Please use the following function.

In [None]:
def plot_dataset(data):
    """ Plot a simple dataset """
    plt.scatter(data[:, 0], data[:, 1], marker='o', c=data[:, 2], s=25, edgecolor='k')
    plt.xlabel('Feature 1')
    plt.ylabel('Feature 2')

In [None]:
# Enter the code to call the plot function above.

# YOUR CODE HERE
raise NotImplementedError()

---
## Part II Post-processing Data

In this part, we will modify the dataset. We make the assumption that there is some noise in the data define by the following rules:
* Feature 1 should have values in the range $(-2, 2]$
* Feature 2 should have values in the range $[-3, 1.5)$

In practise, such rules are derived from domain knowledge from the area of interest. We will now filter the data and remove the 'noisy' samples (any sample which does not fall within ranges specified above). We also save the resulting dataset for future use.

### Filter the data

Implement a filter that uses the rules above to create a new dataset.

In [None]:
def filter_data(data):
    """ Filter dataset by removing samples which do not match the rules 
    
    Parameters
    -----------
    data : array-like
        Dataset
    Returns
    -------
    new_data : array-like
        New dataset
    """
    # YOUR CODE HERE
    raise NotImplementedError()

In [None]:
# Execute the filter call
new_data = filter_data(data)

In [None]:
# Test your implementation against the following.
assert new_data.shape[0] == 804
### BEGIN HIDDEN_TESTS
assert (new_data[:, 0] > 2).all() == False
assert (new_data[:, 0] < -2).all() == False
assert (new_data[:, 1] < -3).all() == False
assert (new_data[:, 1] > 1.5).all() == False
### END HIDDEN_TESTS

Now write a function to save the new dataset into a CSV file, with the specified name.

In [None]:
NEW_FILE_NAME = 'dataset_clipped.csv'

In [None]:
# YOUR CODE HERE
raise NotImplementedError()

In [None]:
# Run the function to save the dataset
save_dataset(new_data, NEW_FILE_NAME)

We are done! Hurray. Let us summarized what we have accomplished.
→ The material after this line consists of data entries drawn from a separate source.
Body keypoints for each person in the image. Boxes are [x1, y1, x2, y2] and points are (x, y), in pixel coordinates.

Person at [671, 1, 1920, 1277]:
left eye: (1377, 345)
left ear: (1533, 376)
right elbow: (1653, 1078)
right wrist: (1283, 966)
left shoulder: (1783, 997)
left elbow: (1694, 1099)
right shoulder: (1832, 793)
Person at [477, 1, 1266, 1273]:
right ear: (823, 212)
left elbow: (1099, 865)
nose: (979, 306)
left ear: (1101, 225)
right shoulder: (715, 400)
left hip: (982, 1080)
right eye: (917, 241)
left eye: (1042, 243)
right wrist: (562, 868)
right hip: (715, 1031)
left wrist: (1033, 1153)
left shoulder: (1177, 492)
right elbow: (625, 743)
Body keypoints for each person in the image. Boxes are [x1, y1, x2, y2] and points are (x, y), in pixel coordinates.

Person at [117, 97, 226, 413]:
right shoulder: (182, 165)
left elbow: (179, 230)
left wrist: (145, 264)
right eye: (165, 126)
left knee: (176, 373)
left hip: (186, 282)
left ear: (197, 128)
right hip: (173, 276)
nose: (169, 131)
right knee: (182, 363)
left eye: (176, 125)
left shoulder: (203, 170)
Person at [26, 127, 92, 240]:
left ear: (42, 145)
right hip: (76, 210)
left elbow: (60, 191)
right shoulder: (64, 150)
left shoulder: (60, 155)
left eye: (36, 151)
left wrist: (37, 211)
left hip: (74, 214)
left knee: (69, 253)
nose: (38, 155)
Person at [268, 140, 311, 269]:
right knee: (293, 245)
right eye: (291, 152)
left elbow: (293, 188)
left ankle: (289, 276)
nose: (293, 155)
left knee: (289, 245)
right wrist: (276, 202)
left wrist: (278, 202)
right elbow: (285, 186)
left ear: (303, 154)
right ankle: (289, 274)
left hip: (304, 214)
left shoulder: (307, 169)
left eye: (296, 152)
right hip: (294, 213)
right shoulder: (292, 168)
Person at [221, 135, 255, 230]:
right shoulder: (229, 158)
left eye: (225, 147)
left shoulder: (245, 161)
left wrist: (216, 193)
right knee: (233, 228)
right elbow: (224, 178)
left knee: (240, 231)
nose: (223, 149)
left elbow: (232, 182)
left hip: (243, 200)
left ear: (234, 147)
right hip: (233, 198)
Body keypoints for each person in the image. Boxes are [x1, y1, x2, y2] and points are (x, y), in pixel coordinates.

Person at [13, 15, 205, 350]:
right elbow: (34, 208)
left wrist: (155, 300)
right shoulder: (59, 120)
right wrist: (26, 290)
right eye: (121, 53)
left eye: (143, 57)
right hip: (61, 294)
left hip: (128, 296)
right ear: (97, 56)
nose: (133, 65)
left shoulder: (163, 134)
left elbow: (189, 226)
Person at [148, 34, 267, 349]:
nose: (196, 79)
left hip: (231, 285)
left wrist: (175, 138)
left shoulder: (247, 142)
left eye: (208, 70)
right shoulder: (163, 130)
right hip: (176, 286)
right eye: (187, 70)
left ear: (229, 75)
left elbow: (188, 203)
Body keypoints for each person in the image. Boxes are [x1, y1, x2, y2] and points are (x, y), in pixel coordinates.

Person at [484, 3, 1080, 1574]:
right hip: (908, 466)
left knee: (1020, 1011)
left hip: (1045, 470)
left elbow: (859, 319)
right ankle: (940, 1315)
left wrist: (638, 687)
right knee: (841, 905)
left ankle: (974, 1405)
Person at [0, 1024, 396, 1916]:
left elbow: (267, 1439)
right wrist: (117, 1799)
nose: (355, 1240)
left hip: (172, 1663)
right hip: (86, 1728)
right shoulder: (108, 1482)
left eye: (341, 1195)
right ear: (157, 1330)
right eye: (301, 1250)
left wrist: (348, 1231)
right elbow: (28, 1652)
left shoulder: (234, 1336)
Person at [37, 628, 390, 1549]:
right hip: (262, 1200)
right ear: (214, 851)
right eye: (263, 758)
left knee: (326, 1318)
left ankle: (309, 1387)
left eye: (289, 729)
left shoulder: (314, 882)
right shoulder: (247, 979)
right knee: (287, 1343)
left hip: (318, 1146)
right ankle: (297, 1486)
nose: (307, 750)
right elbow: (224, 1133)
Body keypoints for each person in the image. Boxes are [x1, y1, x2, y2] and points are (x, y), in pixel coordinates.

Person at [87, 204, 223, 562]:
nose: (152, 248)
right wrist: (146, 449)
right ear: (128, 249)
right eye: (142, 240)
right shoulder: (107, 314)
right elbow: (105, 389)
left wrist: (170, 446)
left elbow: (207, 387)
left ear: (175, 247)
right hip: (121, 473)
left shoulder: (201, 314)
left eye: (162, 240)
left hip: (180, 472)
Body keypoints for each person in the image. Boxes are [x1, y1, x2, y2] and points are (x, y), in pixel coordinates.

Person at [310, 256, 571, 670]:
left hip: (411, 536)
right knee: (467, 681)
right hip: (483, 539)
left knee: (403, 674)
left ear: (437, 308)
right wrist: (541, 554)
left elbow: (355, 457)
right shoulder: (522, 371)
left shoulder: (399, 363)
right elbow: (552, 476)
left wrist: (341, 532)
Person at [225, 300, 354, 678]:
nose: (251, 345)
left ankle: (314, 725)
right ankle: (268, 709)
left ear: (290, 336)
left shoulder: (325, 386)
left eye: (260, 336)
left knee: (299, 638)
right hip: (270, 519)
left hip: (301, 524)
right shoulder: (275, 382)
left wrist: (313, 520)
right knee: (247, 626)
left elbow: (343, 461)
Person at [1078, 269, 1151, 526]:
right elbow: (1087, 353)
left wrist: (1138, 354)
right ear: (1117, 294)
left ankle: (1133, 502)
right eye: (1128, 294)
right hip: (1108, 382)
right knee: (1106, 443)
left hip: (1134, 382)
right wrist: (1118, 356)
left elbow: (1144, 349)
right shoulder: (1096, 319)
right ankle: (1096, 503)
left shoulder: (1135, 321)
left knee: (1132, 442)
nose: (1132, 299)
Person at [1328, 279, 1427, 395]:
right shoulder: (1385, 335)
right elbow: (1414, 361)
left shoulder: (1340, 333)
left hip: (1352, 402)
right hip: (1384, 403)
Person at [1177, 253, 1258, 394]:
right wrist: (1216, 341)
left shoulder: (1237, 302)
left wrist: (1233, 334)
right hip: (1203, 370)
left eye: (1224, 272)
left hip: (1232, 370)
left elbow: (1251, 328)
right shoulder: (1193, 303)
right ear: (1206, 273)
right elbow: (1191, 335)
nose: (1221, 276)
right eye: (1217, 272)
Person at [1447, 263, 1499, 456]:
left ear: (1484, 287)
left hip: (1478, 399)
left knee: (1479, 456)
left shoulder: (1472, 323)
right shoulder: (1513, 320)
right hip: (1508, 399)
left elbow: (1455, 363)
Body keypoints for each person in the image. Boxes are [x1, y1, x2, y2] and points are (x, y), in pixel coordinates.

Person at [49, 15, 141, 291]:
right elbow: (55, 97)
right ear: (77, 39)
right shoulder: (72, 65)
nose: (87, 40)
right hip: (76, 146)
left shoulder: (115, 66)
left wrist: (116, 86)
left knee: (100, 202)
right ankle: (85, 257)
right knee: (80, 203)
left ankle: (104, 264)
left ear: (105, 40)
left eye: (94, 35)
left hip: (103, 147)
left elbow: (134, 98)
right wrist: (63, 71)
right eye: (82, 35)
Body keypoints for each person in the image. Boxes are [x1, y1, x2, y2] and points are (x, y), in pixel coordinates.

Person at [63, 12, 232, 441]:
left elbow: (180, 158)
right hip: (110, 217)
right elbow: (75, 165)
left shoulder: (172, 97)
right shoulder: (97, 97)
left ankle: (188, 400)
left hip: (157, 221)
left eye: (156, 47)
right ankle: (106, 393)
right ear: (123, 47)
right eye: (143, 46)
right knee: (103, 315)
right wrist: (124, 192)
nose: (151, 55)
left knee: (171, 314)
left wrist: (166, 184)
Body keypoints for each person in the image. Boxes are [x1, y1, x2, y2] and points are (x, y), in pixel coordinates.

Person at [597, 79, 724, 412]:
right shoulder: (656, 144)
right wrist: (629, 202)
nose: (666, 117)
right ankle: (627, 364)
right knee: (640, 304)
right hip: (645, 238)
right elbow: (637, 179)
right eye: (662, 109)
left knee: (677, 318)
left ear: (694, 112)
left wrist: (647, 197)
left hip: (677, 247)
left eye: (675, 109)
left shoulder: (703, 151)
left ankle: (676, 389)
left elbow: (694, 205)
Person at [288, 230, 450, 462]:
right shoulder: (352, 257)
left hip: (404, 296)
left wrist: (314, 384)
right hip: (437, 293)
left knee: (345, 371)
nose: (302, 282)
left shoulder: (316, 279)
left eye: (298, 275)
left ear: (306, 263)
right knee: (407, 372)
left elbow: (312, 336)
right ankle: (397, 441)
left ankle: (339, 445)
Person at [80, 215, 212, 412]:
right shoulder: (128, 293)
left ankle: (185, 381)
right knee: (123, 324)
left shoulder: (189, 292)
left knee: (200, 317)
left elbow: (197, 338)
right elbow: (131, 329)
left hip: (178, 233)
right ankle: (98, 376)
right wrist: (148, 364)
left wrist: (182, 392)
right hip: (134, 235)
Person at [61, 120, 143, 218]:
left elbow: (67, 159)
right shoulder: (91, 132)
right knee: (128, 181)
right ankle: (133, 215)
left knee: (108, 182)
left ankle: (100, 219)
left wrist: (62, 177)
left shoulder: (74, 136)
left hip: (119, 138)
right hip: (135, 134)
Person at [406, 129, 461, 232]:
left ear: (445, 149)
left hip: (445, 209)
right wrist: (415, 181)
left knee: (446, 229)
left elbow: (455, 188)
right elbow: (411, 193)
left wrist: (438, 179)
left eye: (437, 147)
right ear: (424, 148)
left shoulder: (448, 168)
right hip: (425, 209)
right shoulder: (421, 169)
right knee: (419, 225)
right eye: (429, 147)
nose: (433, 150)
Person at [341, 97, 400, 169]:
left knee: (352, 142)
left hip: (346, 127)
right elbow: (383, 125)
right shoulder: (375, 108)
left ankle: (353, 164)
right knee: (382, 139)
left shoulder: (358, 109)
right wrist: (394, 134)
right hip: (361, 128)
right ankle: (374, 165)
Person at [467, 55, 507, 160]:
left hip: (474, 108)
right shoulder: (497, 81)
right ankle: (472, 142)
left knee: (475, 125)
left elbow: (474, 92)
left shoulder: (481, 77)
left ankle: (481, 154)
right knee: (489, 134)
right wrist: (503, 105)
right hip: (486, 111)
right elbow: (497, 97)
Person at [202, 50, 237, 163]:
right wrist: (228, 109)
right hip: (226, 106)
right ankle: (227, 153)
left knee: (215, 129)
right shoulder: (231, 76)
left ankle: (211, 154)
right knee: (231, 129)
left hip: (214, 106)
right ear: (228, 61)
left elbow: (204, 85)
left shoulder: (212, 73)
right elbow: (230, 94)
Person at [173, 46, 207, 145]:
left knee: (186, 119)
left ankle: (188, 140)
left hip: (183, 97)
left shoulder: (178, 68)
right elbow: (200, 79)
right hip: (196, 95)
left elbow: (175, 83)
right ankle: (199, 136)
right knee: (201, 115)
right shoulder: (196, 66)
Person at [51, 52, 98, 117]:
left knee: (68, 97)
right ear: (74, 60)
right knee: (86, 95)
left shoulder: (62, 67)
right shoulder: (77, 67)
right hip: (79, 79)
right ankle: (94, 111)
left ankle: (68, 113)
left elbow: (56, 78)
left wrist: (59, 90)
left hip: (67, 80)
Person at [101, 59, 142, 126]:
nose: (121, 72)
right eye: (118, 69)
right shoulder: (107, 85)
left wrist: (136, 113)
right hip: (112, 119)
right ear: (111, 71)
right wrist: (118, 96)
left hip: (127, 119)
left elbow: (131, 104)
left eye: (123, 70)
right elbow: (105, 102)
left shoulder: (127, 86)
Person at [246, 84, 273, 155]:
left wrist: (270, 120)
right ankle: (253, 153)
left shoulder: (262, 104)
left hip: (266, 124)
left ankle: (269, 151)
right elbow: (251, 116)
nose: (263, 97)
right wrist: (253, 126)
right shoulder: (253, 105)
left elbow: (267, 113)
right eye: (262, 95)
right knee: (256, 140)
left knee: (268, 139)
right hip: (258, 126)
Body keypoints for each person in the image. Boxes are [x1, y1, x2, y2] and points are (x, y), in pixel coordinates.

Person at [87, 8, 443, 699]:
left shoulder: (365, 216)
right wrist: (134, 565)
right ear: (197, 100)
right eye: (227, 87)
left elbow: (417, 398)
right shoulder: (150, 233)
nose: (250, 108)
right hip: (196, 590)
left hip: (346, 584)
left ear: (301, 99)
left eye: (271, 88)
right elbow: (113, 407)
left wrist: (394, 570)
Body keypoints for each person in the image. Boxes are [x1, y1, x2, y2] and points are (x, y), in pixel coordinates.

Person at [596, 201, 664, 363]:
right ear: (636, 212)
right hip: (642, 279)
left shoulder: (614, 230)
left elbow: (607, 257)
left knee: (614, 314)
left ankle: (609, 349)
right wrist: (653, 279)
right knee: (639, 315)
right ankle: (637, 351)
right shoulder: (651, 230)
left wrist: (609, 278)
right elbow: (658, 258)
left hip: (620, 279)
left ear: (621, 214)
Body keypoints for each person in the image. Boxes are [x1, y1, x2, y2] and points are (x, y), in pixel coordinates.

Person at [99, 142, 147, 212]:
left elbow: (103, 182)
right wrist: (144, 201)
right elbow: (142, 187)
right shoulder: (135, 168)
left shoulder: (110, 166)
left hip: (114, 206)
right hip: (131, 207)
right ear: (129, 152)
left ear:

- Reading data from CSV files
    - Preparing the data by converting to appropriate types, removing headers
- Exploration by visualizing the data
- Post processing the data by removing samples that do not match a specified criteria.
- Saving the new dataset as a CSV file. 

We are now ready to take the new dataset and start doing further analysis and/or model fitting.